The LBT $Y_{\rm p}$ Project III: LUCI Spectra of Metal-Poor Nebulae
Miqaela K. Weller, Richard W. Pogge, Evan D. Skillman, Erik Aver, Noah S. J. Rogers, Danielle A. Berg, John J. Salzer, John H. Miller, Jayde Spiegel
TL;DR
The study addresses the primordial helium abundance $Y_{p}$ from low-metallicity H II regions, where the $T_e$-$n_e$ degeneracy weakens abundance determinations. It uses the density-sensitive He I $λ10830$ line to constrain $n_e$ and break the degeneracy, leveraging 48 LUCI near-infrared spectra reduced with PypeIt, wavelength-calibrated via OH skylines and tied to Paschen-$γ$ for robust flux ratios $F(10830)/F(Pγ)$. This expanded, high-quality dataset improves helium-abundance determinations by enabling systematic-error assessments and reducing line-ratio uncertainties to about $\tilde{\sigma}\approx0.08$. The results strengthen $Y_{p}$ inferences within the standard cosmological model and provide a robust empirical foundation for Big Bang nucleosynthesis tests.
Abstract
Accurately determining the elemental abundances of a low metallicity nebula strongly depends on measuring the density (n$_e$) and temperature (T$_e$) of the gas. Because these two parameters are inherently degenerate when derived solely from H and He recombination lines, we rely on the density-sensitive HeI $λ$10830 line to assist in resolving this issue, especially for accurate He abundances. To facilitate this, we present near-IR (NIR) LUCI spectra of 48 low-metallicity targets from the Large Binocular Telescope (LBT) and homogeneously reduce them using Pypeit as part of the LBT $Y_{\rm p}$ Project. IR spectra require special care, and we wavelength calibrate by-hand using the bright OH emission lines, carefully apply proper telluric corrections, and co-add the spectra of LUCI1 and LUCI2 on a resampled grid to ensure accurate results. We use a Gaussian profile to fit the emission lines and measure the fluxes relative to Paschen-gamma (P$γ$), resulting in HeI $λ$10830 to P$γ$ ratios consistent with previous studies.

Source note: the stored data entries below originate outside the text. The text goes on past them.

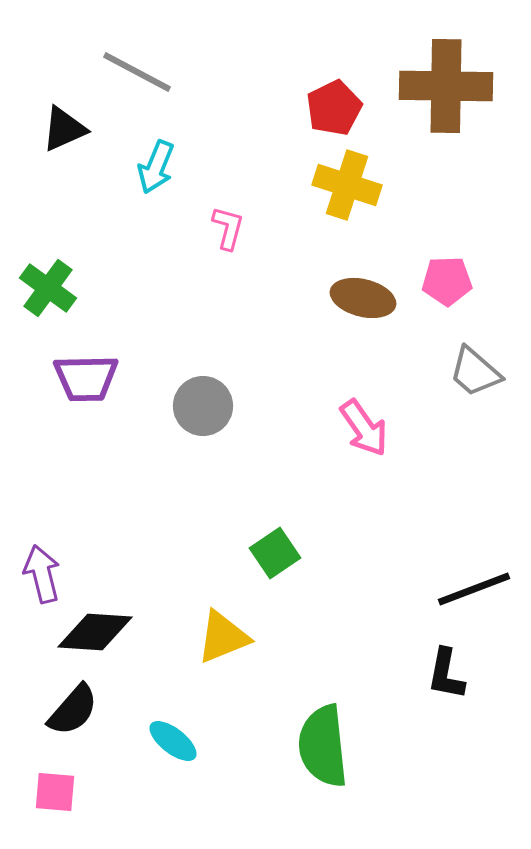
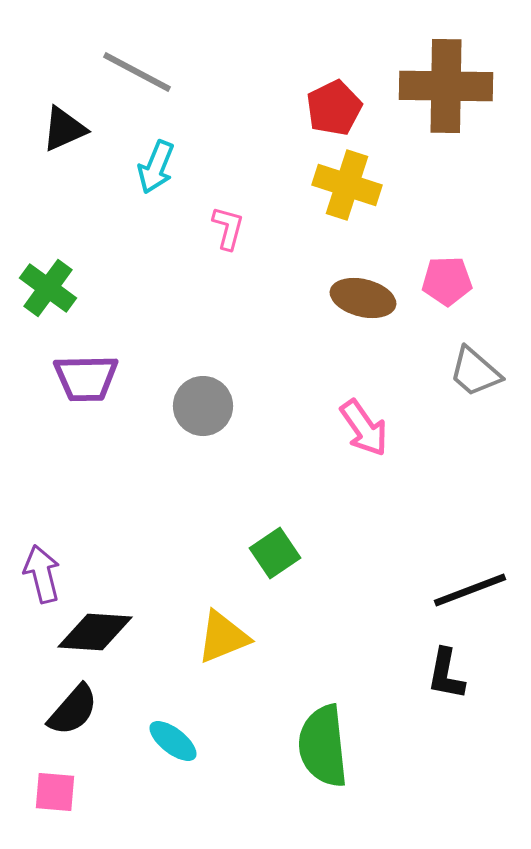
black line: moved 4 px left, 1 px down
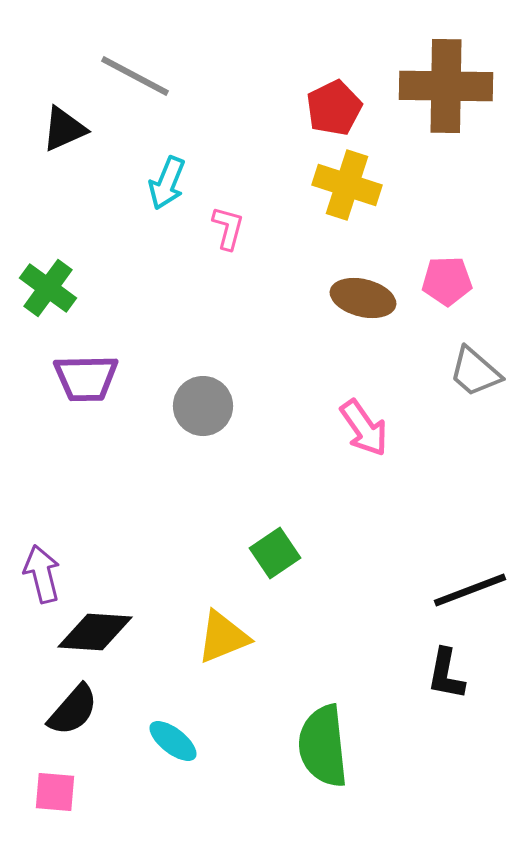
gray line: moved 2 px left, 4 px down
cyan arrow: moved 11 px right, 16 px down
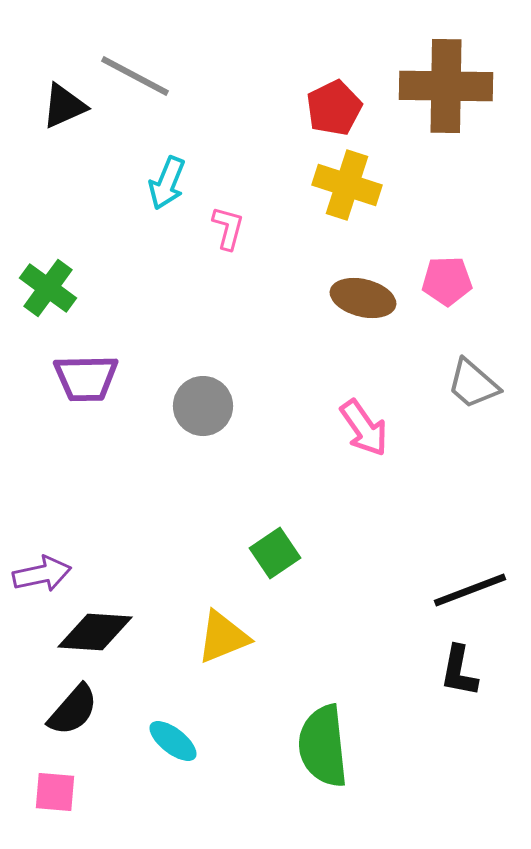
black triangle: moved 23 px up
gray trapezoid: moved 2 px left, 12 px down
purple arrow: rotated 92 degrees clockwise
black L-shape: moved 13 px right, 3 px up
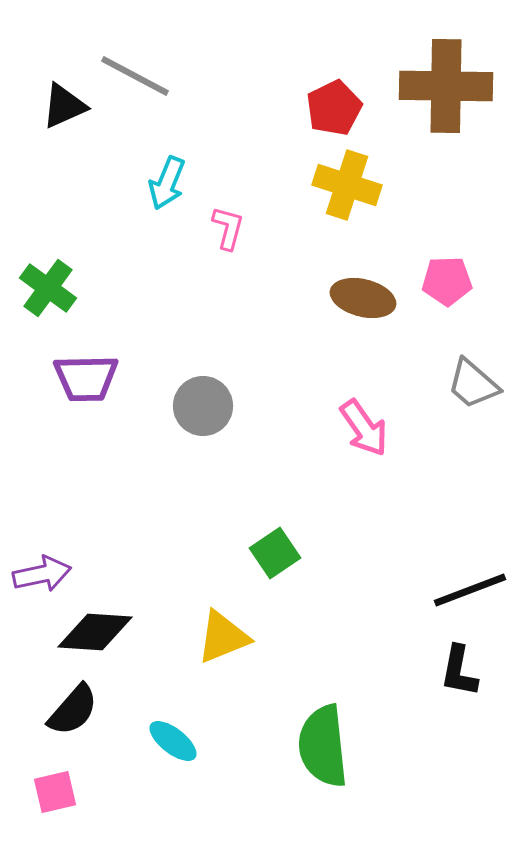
pink square: rotated 18 degrees counterclockwise
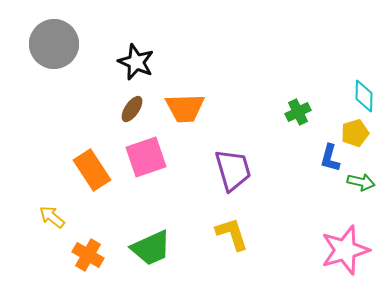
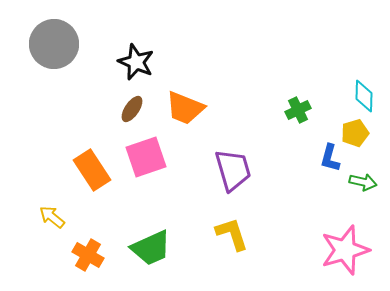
orange trapezoid: rotated 24 degrees clockwise
green cross: moved 2 px up
green arrow: moved 2 px right
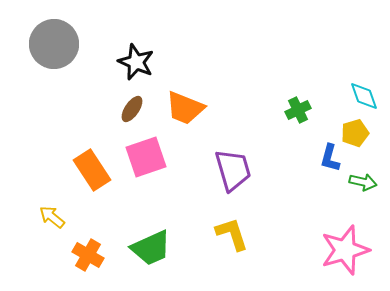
cyan diamond: rotated 20 degrees counterclockwise
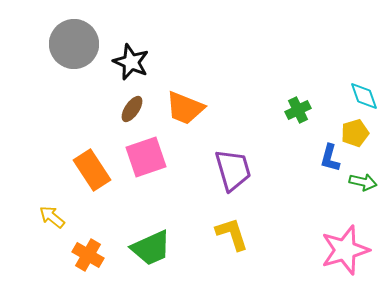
gray circle: moved 20 px right
black star: moved 5 px left
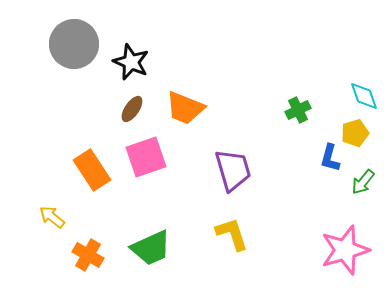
green arrow: rotated 116 degrees clockwise
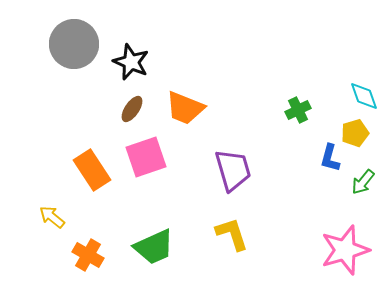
green trapezoid: moved 3 px right, 1 px up
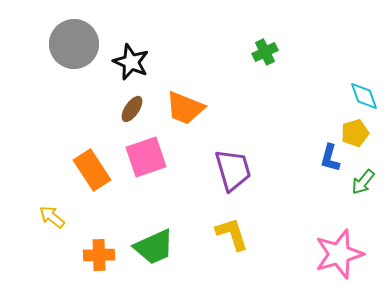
green cross: moved 33 px left, 58 px up
pink star: moved 6 px left, 4 px down
orange cross: moved 11 px right; rotated 32 degrees counterclockwise
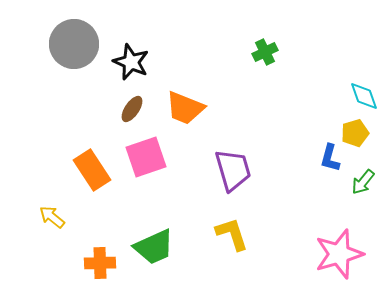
orange cross: moved 1 px right, 8 px down
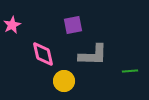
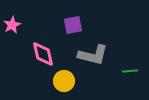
gray L-shape: rotated 12 degrees clockwise
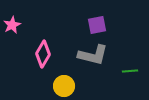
purple square: moved 24 px right
pink diamond: rotated 44 degrees clockwise
yellow circle: moved 5 px down
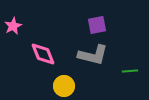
pink star: moved 1 px right, 1 px down
pink diamond: rotated 52 degrees counterclockwise
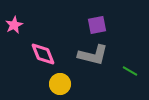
pink star: moved 1 px right, 1 px up
green line: rotated 35 degrees clockwise
yellow circle: moved 4 px left, 2 px up
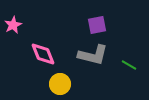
pink star: moved 1 px left
green line: moved 1 px left, 6 px up
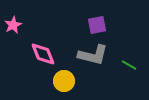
yellow circle: moved 4 px right, 3 px up
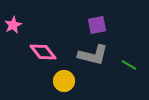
pink diamond: moved 2 px up; rotated 16 degrees counterclockwise
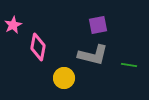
purple square: moved 1 px right
pink diamond: moved 5 px left, 5 px up; rotated 48 degrees clockwise
green line: rotated 21 degrees counterclockwise
yellow circle: moved 3 px up
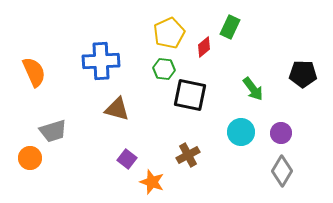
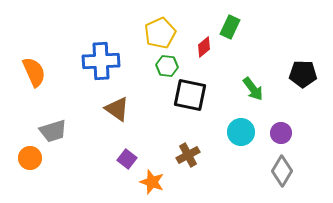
yellow pentagon: moved 9 px left
green hexagon: moved 3 px right, 3 px up
brown triangle: rotated 20 degrees clockwise
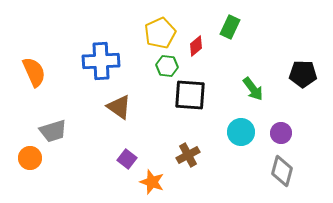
red diamond: moved 8 px left, 1 px up
black square: rotated 8 degrees counterclockwise
brown triangle: moved 2 px right, 2 px up
gray diamond: rotated 16 degrees counterclockwise
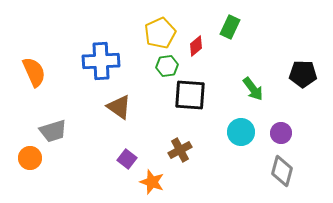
green hexagon: rotated 15 degrees counterclockwise
brown cross: moved 8 px left, 5 px up
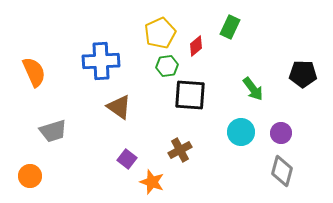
orange circle: moved 18 px down
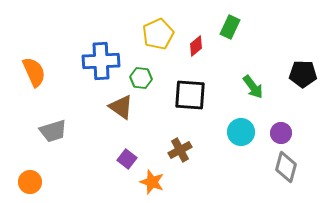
yellow pentagon: moved 2 px left, 1 px down
green hexagon: moved 26 px left, 12 px down; rotated 15 degrees clockwise
green arrow: moved 2 px up
brown triangle: moved 2 px right
gray diamond: moved 4 px right, 4 px up
orange circle: moved 6 px down
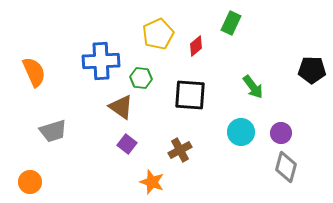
green rectangle: moved 1 px right, 4 px up
black pentagon: moved 9 px right, 4 px up
purple square: moved 15 px up
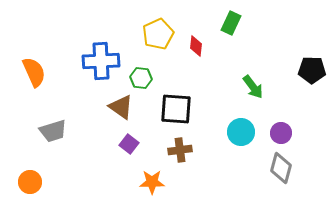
red diamond: rotated 45 degrees counterclockwise
black square: moved 14 px left, 14 px down
purple square: moved 2 px right
brown cross: rotated 20 degrees clockwise
gray diamond: moved 5 px left, 1 px down
orange star: rotated 20 degrees counterclockwise
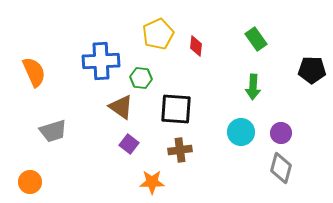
green rectangle: moved 25 px right, 16 px down; rotated 60 degrees counterclockwise
green arrow: rotated 40 degrees clockwise
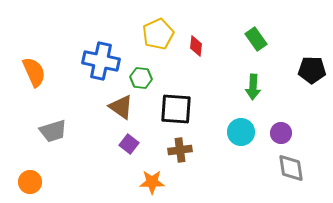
blue cross: rotated 15 degrees clockwise
gray diamond: moved 10 px right; rotated 24 degrees counterclockwise
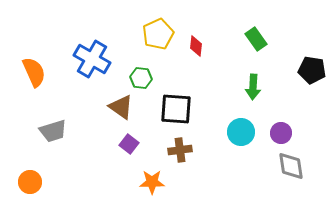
blue cross: moved 9 px left, 2 px up; rotated 18 degrees clockwise
black pentagon: rotated 8 degrees clockwise
gray diamond: moved 2 px up
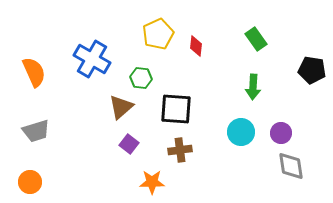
brown triangle: rotated 44 degrees clockwise
gray trapezoid: moved 17 px left
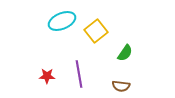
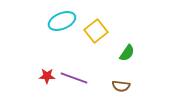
green semicircle: moved 2 px right
purple line: moved 5 px left, 4 px down; rotated 60 degrees counterclockwise
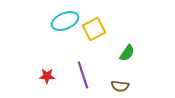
cyan ellipse: moved 3 px right
yellow square: moved 2 px left, 2 px up; rotated 10 degrees clockwise
purple line: moved 9 px right, 3 px up; rotated 52 degrees clockwise
brown semicircle: moved 1 px left
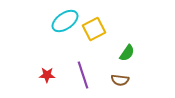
cyan ellipse: rotated 12 degrees counterclockwise
red star: moved 1 px up
brown semicircle: moved 6 px up
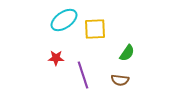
cyan ellipse: moved 1 px left, 1 px up
yellow square: moved 1 px right; rotated 25 degrees clockwise
red star: moved 9 px right, 17 px up
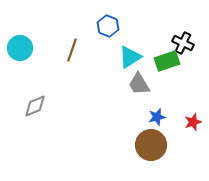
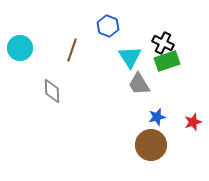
black cross: moved 20 px left
cyan triangle: rotated 30 degrees counterclockwise
gray diamond: moved 17 px right, 15 px up; rotated 70 degrees counterclockwise
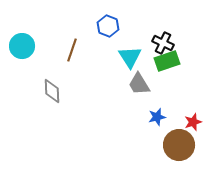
cyan circle: moved 2 px right, 2 px up
brown circle: moved 28 px right
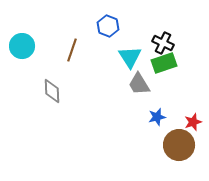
green rectangle: moved 3 px left, 2 px down
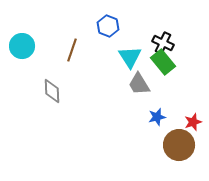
green rectangle: moved 1 px left, 1 px up; rotated 70 degrees clockwise
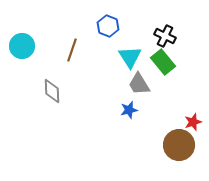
black cross: moved 2 px right, 7 px up
blue star: moved 28 px left, 7 px up
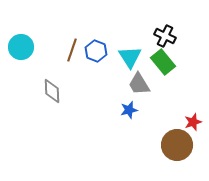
blue hexagon: moved 12 px left, 25 px down
cyan circle: moved 1 px left, 1 px down
brown circle: moved 2 px left
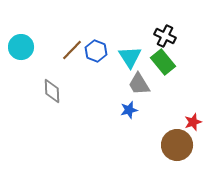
brown line: rotated 25 degrees clockwise
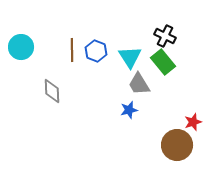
brown line: rotated 45 degrees counterclockwise
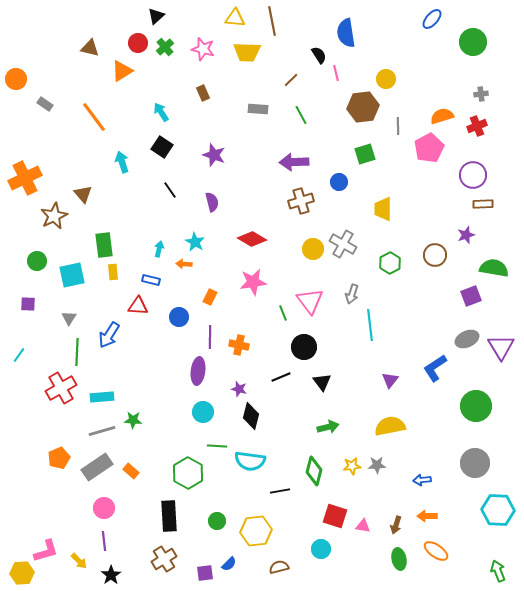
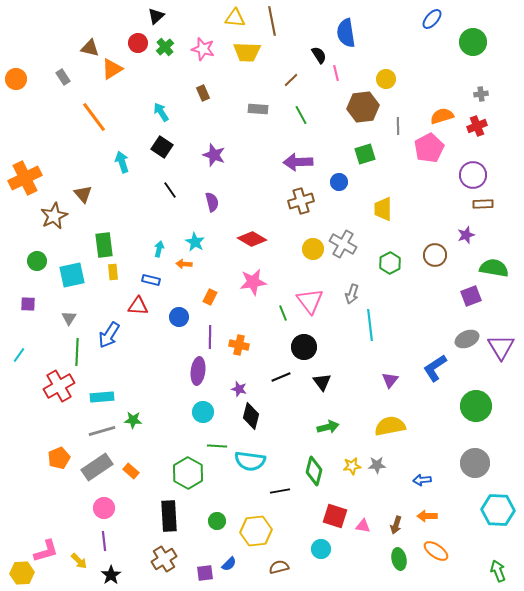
orange triangle at (122, 71): moved 10 px left, 2 px up
gray rectangle at (45, 104): moved 18 px right, 27 px up; rotated 21 degrees clockwise
purple arrow at (294, 162): moved 4 px right
red cross at (61, 388): moved 2 px left, 2 px up
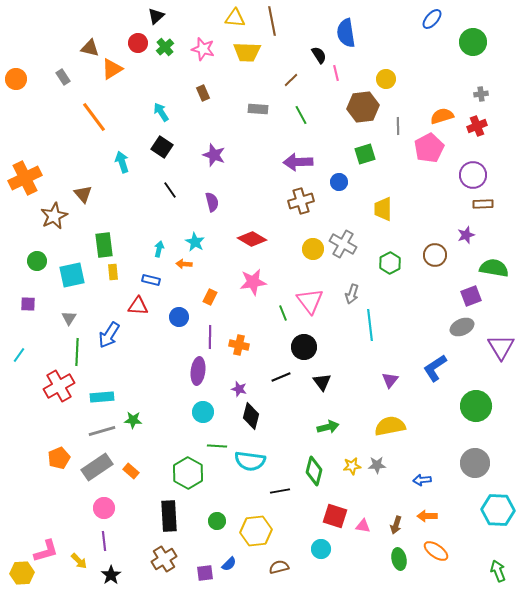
gray ellipse at (467, 339): moved 5 px left, 12 px up
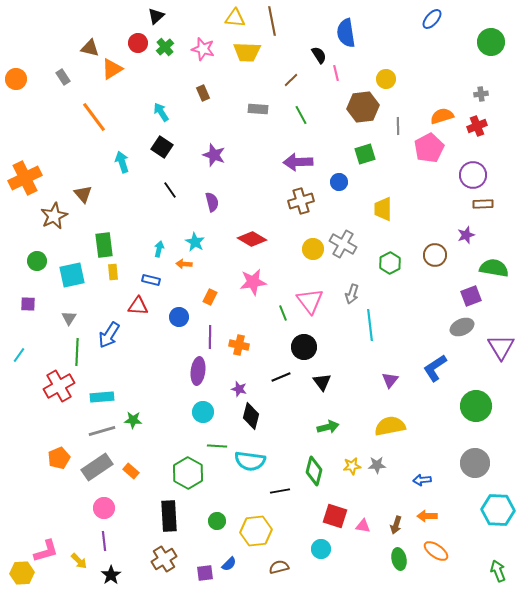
green circle at (473, 42): moved 18 px right
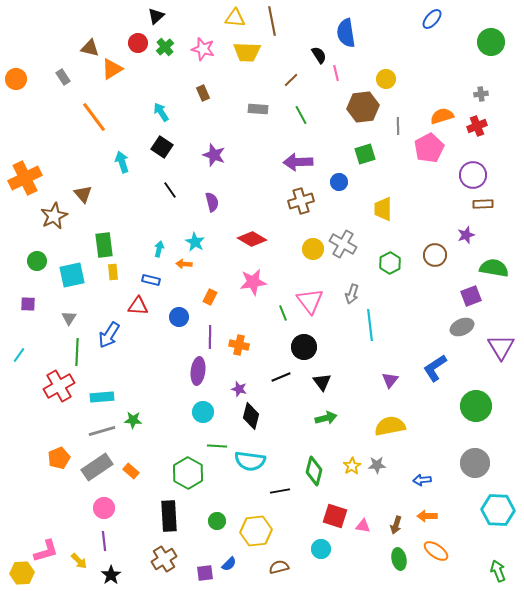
green arrow at (328, 427): moved 2 px left, 9 px up
yellow star at (352, 466): rotated 24 degrees counterclockwise
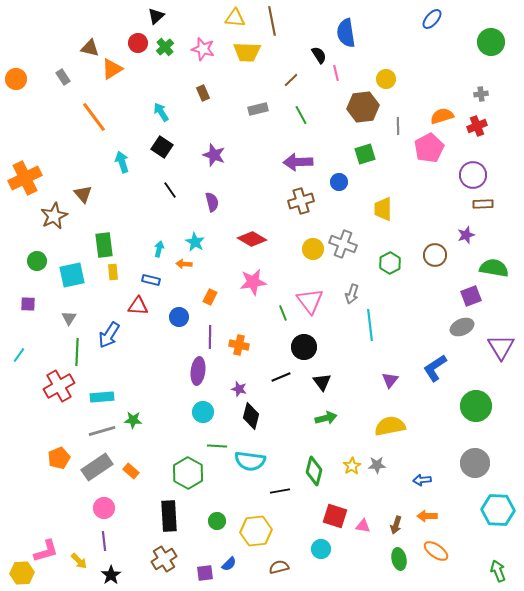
gray rectangle at (258, 109): rotated 18 degrees counterclockwise
gray cross at (343, 244): rotated 8 degrees counterclockwise
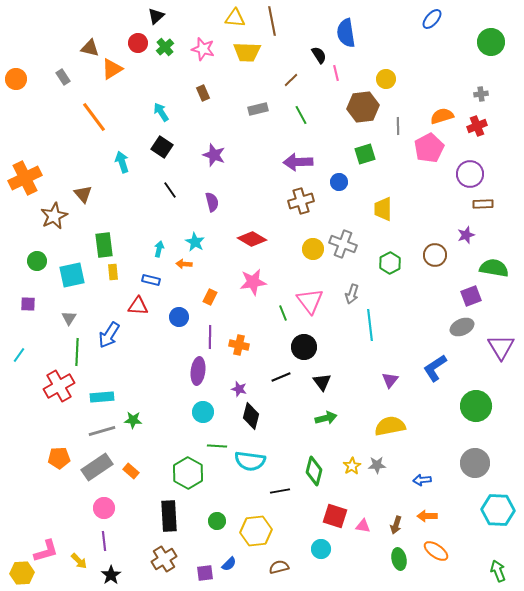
purple circle at (473, 175): moved 3 px left, 1 px up
orange pentagon at (59, 458): rotated 20 degrees clockwise
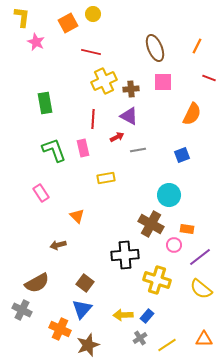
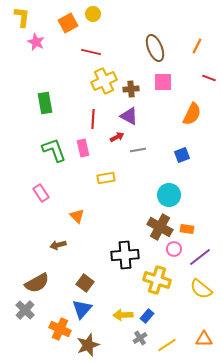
brown cross at (151, 224): moved 9 px right, 3 px down
pink circle at (174, 245): moved 4 px down
gray cross at (22, 310): moved 3 px right; rotated 18 degrees clockwise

As a result, this work significantly expands the available dataset of NIR HeI $λ$10830 fluxes in low metallicity galaxies. These high-quality measurements, where we find a median flux ratio uncertainty of $\widetildeσ = 0.08$, reduce the overall uncertainties in helium abundance estimates for individual targets. The increased size of the high-quality sample enables searching for systematic uncertainties and improves the reliability of the helium abundance determinations used to infer the primordial helium abundance ($Y_{\rm p}$).